Furthermore, despite his wise remarks about the human capacity for error, the limits of reason, and the like, it was still a speech that invoked the threat of “evil” to justify the use of force, and applied an implicit double standard to the conduct of the United States, its friends, and other powerful states.   

This contradiction was most evident in his discussion of the need for “certain rules of conduct” regarding the use of force, and his call to “develop alternatives to violence that are tough enough to change behavior.” In particular, he wants to sanction “regimes that break the rules” and declared they “must be held accountable — sanctions must exact a real price.” He went on to say “those who claim to respect international law cannot avert their eyes when those laws are flauted.”

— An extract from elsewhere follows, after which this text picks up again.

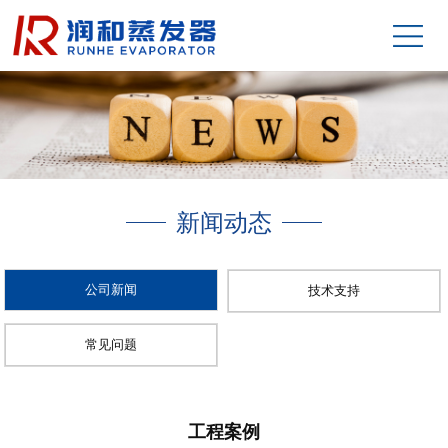
新闻动态
公司新闻
技术支持
常见问题
工程案例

But although Obama said that “all nations — strong and weak alike — must adhere to standards that govern the use of force,” he clearly didn’t mean it.   He was hardly endorsing international sanctions against the United States when it breaks existing “rules of conduct,” as it did when it invaded Iraq in 2003, fired cruise missiles into Sudan in 1998, or engages in targeted assassinations of suspected terrorists (and sometimes kills innocent civilians in the bargain) today. Surely he was not proposing to sanction Israel for its refusal to sign the Non-Proliferation Treaty or for its illegal colonization of the West Bank. Nor do I think he was suggesting that the international community hold China “accountable” for its absorption of Tibet.

One could argue that this part of the speech was eminently “realist” too — the strong do what they can, while the weak suffer what they must. And despite his reminder that “evil exists,” Obama acknowledged the possibility that fear of change and other sources of insecurity can lead to extreme actions, and that no one is immune to that temptation. “For we are fallible,” he said, “We make mistakes, and fall victim to the temptation of pride and power, and sometimes evil.”

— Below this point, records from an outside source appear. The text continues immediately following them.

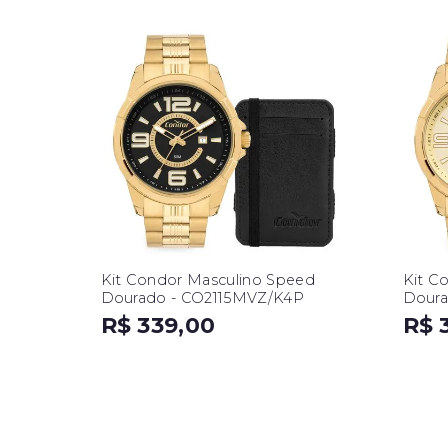
Kit Condor Masculino Speed
Kit C
Dourado - CO2115MVZ/K4P
Doura
R$ 339,00
R$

That passage was perhaps the most genuinely “realist” element in the speech. Like most liberals, Americans are prone to demonizing their supposedly “evil” adversaries and find it hard to admit that sometimes our own behavior isn’t so very different. It’s not just that other states have a “reflexive suspicion of America, the world’s sole military superpower,” as Obama put it, the real problem is that some of that suspicion is warranted.   Realists understand the moral distinctions can and should be drawn, but they also recognize that much harm is done not with openly evil intent, but rather through a combination of fear, stupidity, sloth, greed and narrow-mindedness. Insecurity is hardwired into the anarchic international system, and with that insecurity comes suspicion, competition, and the omnipresent possibility that smart and well-intentioned people will still make big mistakes. When great power is involved, even seemingly small acts of corruption or malfeasance can have horrific consequences.

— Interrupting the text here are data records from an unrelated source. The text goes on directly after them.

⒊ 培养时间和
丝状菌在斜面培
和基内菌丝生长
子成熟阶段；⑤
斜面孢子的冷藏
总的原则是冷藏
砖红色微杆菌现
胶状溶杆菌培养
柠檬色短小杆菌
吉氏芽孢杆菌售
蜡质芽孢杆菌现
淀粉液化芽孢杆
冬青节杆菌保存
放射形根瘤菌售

In the end, that is why I still think we should pay less attention to what he said and focus on what he and his advisors do. In his first year in office, President Obama has made two critical decisions involving matters of war, peace and justice. The first is his decision to abandon the admirable principles he set forth in his Cairo speech in June, to tacitly accept the continued expansion of Israel’s West Bank settlements, and to collude in a well-orchestrated assault on the Goldstone Report on war crimes in Gaza.  The result will be to perpetuate precisely the sort of injustice that gives rise to very violence he deplored in his speech. The second is his decision to escalate the war in Afghanistan — sending 17,000 troops last spring and 30,000 more last month — despite the continued absence of a compelling rationale or coherent strategy for success.

From Day One, Obama has shown that he is a thoughtful and intelligent leader who takes his responsibilities seriously and weighs decisions carefully. But in the end, what matters is not how long or hard he thinks or how well he talks. What matters is whether he makes the right decisions. And by that criterion, he’s 0 for 2.